Further trials were conducted in Kenya on Apple mango at a temperature of 46.1°C for 81.47min with 95% confidence limits set at 75.77–87.18 min [19]. However, efficacy data consistently showed that 68 mins were equally effective in disinfesting mangoes of up to 500 g against the devastating B. dorsalis. This work also reported thermal tolerances for the various stages of development viz. eggs, first, second and third instars, with the third instars being the most heat tolerant stage of development. The protocol has since been submitted to the EU by the Kenya Plant Health Inspectorate Service (KEPHIS), the National Plant Protection Organization responsible for the regulation in Kenya, and duly recognized as an effective treatment. A pilot mango consignment treated at 46.1°C for 68 min was shipped to Italy in July 2021 by a renowned exporter Fresco Freshpro Limited and passed all phytosanitary requirements as well as quality concerns with consumers.

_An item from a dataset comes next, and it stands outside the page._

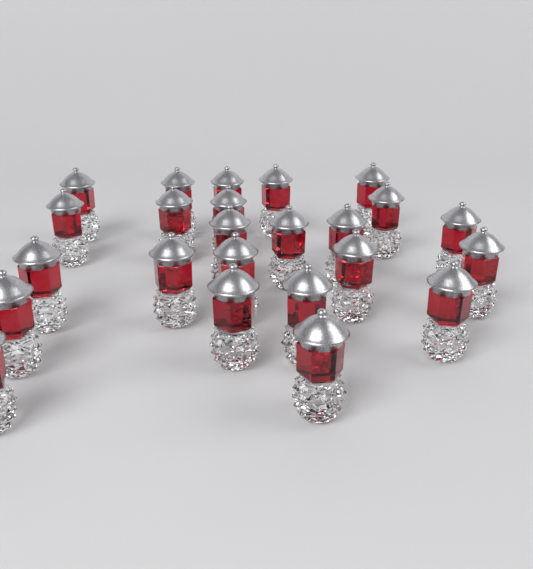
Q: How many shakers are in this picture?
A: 24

Recently, another protocol was developed for the disinfestation of B. dorsalisin Tommy Atkins mango cultivar in Uganda [20]. The temperature was set at 46.1°C and mangoes used weighed between 500 and 700 g. The ideal treatment duration was determined at 86.7min with 95% confidence limits at 77.830–99.880 min. The most heat tolerant stage was the third instar and the egg was the least tolerant just as in the study conducted on apple mango in Kenya.

These protocols provide an ideal alternative to postharvest treatments and may be adopted by countries wishing to use HWT for disinfestation and disinfection.

2.5 HWT protocols for avocado

Kenya and South Africa lead in the production of avocado (Table 3), however cold treatment in transit (commercial shipping temperature of approx. 5.5°C for up to 28 days) is mostly used or in some instances, the fruits are ripened, peeled, and frozen before export. Most South African Avocadoes are exported to Europe under the SADC/EU Economic Partnership Agreement and the Southern African country is making efforts to secure markets in the USA, India, Japan, and China [79]. Though cold treatment in transit offers adequate phytosanitary assurance against quarantine pests, it affects the quality of the fruits through chilling injury [71]. Several investigations have been conducted to ameliorate cold injury through the use of various treatments which include short exposures to HWT. However, there are many views regarding the efficacy and applicability of HWT in avocado [69] and trials are still being conducted to date [72].

At the peak of the B. dorsalisincursion in Africa, experiments were conducted to determine a cold treatment protocol to disinfest avocado from the devastating quarantine pest. Results indicated that a temperature of 1.5°C or lower, applied continuously for 18 days was adequate to kill all stages of development of B. dorsalisand offer phytosanitary security against the risk of introducing the pest in new territories [18]. Though these findings were in agreement with similar protocols requiring avocado to be subjected to temperatures of 1°C for 20 days [80] or 1.1–2.2°C for 14–18 days as was prescribed by USDA then, issues of fruit quality due to chilling injury remained unaddressed. Attempts to validate the 1.5°C for 18 days protocol at the Horticultural Crops Directorate (HCD) center in Kenya yielded mixed results as fruits were damaged by cold injury. Opinion has it that avocadoes must not be subjected to temperatures lower than 5°C or greater than 10°C after harvest [81]. However, this could be a major challenge considering the production system in Africa outside South Africa, where temperature-controlled systems are poorly developed. The commercial shipping temperature in South Africa is 5.5°C for 28 days, thus it could be possible that temperatures lower than this threshold may be detrimental to avocado quality.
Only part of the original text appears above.